[Work instruction]
Each record below must be written out exactly as given.

(Keypoint coordinate data)
┌──
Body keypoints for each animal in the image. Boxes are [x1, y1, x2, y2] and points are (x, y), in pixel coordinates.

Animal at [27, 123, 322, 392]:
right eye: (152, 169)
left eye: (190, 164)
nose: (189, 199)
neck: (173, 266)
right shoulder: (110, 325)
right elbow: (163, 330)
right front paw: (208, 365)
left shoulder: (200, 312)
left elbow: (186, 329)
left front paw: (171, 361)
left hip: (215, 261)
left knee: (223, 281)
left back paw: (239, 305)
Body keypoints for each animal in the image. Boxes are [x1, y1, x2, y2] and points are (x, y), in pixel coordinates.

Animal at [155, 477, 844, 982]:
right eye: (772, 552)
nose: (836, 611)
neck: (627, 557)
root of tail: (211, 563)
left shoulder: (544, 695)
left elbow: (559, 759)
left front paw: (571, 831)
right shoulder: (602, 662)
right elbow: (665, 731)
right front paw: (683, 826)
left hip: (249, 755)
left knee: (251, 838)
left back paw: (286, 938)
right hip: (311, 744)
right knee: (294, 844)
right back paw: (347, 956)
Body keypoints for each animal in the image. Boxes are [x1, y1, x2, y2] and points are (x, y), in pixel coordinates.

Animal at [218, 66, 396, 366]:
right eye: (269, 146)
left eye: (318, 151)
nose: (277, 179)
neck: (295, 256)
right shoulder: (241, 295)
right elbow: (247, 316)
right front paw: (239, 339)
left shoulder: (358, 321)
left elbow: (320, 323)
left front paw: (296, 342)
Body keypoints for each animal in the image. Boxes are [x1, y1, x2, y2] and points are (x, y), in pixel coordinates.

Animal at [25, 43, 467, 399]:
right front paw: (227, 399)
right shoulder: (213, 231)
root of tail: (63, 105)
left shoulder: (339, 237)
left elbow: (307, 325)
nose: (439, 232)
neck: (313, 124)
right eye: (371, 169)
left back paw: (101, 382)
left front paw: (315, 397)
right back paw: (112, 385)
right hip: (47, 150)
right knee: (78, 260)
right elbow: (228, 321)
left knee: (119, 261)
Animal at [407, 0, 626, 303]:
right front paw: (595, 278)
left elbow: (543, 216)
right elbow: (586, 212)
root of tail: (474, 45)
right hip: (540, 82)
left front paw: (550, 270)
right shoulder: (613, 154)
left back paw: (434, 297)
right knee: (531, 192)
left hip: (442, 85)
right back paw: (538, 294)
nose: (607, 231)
└──
[Exercise solution]
Body keypoints for each animal in the image. Boxes are [x1, y1, x2, y2] and points are (x, y), in pixel coordinates.

Animal at [27, 123, 322, 392]:
right eye: (152, 169)
left eye: (190, 164)
nose: (189, 199)
neck: (173, 266)
right shoulder: (110, 325)
right elbow: (163, 330)
right front paw: (208, 365)
left shoulder: (200, 312)
left elbow: (186, 329)
left front paw: (171, 361)
left hip: (215, 261)
left knee: (223, 281)
left back paw: (239, 305)
Body keypoints for each animal in the image. Boxes are [x1, y1, x2, y2] and points are (x, y), in pixel coordinates.

Animal at [155, 477, 844, 982]:
right eye: (772, 552)
nose: (836, 611)
neck: (627, 557)
root of tail: (211, 563)
left shoulder: (544, 695)
left elbow: (559, 759)
left front paw: (571, 831)
right shoulder: (602, 662)
right elbow: (665, 731)
right front paw: (683, 826)
left hip: (249, 755)
left knee: (251, 838)
left back paw: (286, 938)
right hip: (311, 744)
right knee: (294, 844)
right back paw: (347, 956)
Body keypoints for each animal in the image. Boxes are [x1, y1, x2, y2] and points are (x, y), in pixel coordinates.

Animal at [218, 66, 396, 366]:
right eye: (269, 146)
left eye: (318, 151)
nose: (277, 179)
neck: (295, 256)
right shoulder: (241, 295)
right elbow: (247, 316)
right front paw: (239, 339)
left shoulder: (358, 321)
left elbow: (320, 323)
left front paw: (296, 342)
Body keypoints for each animal in the image. Boxes are [x1, y1, x2, y2] and points are (x, y), in pixel coordinates.

Animal at [25, 43, 467, 399]:
right front paw: (227, 399)
right shoulder: (213, 231)
root of tail: (63, 105)
left shoulder: (339, 237)
left elbow: (307, 325)
nose: (439, 232)
neck: (313, 124)
right eye: (371, 169)
left back paw: (101, 382)
left front paw: (315, 397)
right back paw: (112, 385)
right hip: (47, 150)
right knee: (78, 260)
right elbow: (228, 321)
left knee: (119, 261)
Animal at [407, 0, 626, 303]:
right front paw: (595, 278)
left elbow: (543, 216)
right elbow: (586, 212)
root of tail: (474, 45)
right hip: (540, 82)
left front paw: (550, 270)
right shoulder: (613, 154)
left back paw: (434, 297)
right knee: (531, 192)
left hip: (442, 85)
right back paw: (538, 294)
nose: (607, 231)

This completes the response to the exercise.